焼酎グループ、発会式

2016年10月31日

 【福岡】本格焼酎に係る全国地酒屋有志の会「脱藩黒蝶統の会(だっぱんくろあげはとうのかい)」(本部・宮崎市大橋3丁目120番地、國貞憲太郎事務局長)が旗上げ。10月18日、福岡市のホテルセントラーザ博多で第1回総会を開いた。

 オリジナル商品の開発・販売を伴う限定流通組織で、今年6月発会。現在「小売店会員」全国97店(阿波孝浩会長=福岡県北九州市門司区「酒の阿波屋」)、「指定蔵元」九州7県8社(各県1社、鹿児島のみ2社)が加盟している。すでに4社から秘蔵酒として「大堂津浜ブルース」「浜小町の女王」「月夜に吠えるオオカミ」「山海禄膳」が発売されている。他4社からも来年5月頃までに順次商品が発売される予定だ。

 総会には小売店約20店、蔵元6社が出席した。事務局長の國貞氏(46)は元は宮崎県内の焼酎蔵元の代表を務めた人物。本格活動にあたり「焼酎市場が大手独占、画一的な商品化へ進むことを危ぐしている。まさに革新の時で、そのため会を立ち上げた。幕末から明治維新の偉人にならい大きな垣根を払い、一つのベクトルに集約しなければならない。地酒屋と手を取りあい、7県が一つになり、主原料を越え本格焼酎を一つのくくりとして喧々諤々(けんけんがくがく)やることで伝統が見直されるチャンスがある」と所信を表明した。

 阿波会長(48)は「國貞さんは蔵元社長時代、バイタリティー、行動力、アイデアでどこにも負けなかった。お客様には、デザインやネーミング、ラベルなどで当時以上のインパクトを感じていただけるのでは」と期待を寄せた。他の会員からは「蔵元が1軒でも無くなるのは忍びない」「『おもろい』がキーワード」「小さな店の武器になる」など拡販への意欲が示された。
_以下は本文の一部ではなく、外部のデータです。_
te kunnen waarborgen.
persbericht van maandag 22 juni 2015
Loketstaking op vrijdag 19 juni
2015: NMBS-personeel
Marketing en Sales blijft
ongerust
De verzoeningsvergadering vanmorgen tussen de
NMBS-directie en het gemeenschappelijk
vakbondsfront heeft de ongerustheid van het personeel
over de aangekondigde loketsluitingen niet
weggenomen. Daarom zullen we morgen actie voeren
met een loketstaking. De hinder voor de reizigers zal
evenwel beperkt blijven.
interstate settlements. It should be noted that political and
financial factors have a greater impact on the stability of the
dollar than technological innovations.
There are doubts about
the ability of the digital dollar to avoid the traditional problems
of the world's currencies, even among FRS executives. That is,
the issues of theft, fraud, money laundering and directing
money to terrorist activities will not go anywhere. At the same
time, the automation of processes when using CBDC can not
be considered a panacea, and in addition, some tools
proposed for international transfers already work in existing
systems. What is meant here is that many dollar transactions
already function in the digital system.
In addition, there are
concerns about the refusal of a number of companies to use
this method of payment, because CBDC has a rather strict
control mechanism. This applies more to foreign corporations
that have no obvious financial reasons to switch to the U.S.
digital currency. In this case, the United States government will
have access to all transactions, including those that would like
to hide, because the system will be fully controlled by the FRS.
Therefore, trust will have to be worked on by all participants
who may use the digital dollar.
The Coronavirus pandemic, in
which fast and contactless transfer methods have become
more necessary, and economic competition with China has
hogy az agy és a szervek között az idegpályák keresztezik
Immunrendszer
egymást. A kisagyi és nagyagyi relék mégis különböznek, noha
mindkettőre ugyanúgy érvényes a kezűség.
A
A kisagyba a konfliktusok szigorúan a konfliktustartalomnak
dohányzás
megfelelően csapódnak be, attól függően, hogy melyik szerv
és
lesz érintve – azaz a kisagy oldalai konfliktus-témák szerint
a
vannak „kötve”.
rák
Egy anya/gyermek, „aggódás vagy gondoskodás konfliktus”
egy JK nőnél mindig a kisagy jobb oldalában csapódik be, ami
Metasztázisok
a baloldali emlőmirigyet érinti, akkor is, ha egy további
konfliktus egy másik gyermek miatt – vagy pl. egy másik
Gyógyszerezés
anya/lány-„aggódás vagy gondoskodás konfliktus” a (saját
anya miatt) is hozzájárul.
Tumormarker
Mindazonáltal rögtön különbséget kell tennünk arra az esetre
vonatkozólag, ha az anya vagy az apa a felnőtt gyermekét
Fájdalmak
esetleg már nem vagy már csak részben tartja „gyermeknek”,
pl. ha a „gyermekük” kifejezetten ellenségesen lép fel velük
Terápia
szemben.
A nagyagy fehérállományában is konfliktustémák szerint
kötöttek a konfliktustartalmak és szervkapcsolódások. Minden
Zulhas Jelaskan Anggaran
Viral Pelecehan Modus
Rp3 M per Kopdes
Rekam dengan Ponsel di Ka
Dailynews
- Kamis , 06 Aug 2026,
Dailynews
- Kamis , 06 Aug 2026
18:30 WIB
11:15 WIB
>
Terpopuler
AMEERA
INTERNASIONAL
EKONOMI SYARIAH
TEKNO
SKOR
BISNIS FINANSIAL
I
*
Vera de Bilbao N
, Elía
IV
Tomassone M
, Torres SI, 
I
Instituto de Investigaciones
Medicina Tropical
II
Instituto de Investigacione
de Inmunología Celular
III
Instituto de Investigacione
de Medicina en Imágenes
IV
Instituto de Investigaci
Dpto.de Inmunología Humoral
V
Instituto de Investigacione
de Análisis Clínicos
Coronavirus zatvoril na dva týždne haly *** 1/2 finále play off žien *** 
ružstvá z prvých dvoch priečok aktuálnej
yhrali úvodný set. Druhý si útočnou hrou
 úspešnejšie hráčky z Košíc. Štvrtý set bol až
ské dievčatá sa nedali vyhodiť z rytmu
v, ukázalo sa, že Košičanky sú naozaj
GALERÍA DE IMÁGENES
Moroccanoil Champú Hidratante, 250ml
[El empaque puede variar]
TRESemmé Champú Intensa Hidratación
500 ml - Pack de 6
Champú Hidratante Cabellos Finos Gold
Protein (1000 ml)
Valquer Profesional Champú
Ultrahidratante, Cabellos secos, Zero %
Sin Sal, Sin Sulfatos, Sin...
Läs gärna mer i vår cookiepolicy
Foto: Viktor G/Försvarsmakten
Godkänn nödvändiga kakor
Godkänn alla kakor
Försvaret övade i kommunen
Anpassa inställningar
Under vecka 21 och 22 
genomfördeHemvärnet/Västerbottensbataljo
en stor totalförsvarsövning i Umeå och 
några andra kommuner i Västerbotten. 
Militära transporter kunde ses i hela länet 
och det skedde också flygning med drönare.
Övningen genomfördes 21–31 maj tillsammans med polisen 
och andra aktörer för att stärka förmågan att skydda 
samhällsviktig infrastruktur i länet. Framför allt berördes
 会がプロデュースする商品は正規会員店のみの専売。各店が各蔵元と取引口座を設け直接取引する。卸単価は一律、小売上代の70%掛け。パートナーとしての積極的な取組が求められ、横流し・値下げ・乱売等は禁止。年会費は無く、年間取引量の縛りもない。会の維持管理等のため、蔵元からロイヤルティーバック(卸単価×販売数量×7%)を徴収する。

 黒蝶統会定番酒“推奨酒”第1号「王道派芋焼酎『脱藩黒蝶 慈愛』」(1・8l瓶2590円<税別>、720ml瓶1290円<同>)を11月1日に発売する。その中身について総会当日、会員が2種を試飲後、投票し決めた。会では、定番酒等の商品化には全会員の3分の2以上の議決を要すると定めている。

 商品カテゴリー構成は、①定番酒②秘蔵酒③無濾過商品④リコメンド企画(他に類のない同会プロデュース商品、定周期限定販売)。「唯一無二(酒質・技術向上・極限のニーズ)の可能性を最大限引き出す」とブランディング方針を掲げる。「低アルコールでパンチがある(酒質実現)」のための新酵母開発などにも踏み込むという。価格的には「2000~2300円のプロデュースはしないだろう。付加価値戦略が当会の肝で2500~2650円が定番になるだろう」(國貞事務局長)とした。

 初年度(平成28年6月-29年5月)売上目標は6800万円。将来構想も示した。「平成30年以降は段階的に国内会員数の増加(最大200店)を図り、海外輸出まで目論見試算の上、年間約5億円規模を目指す」。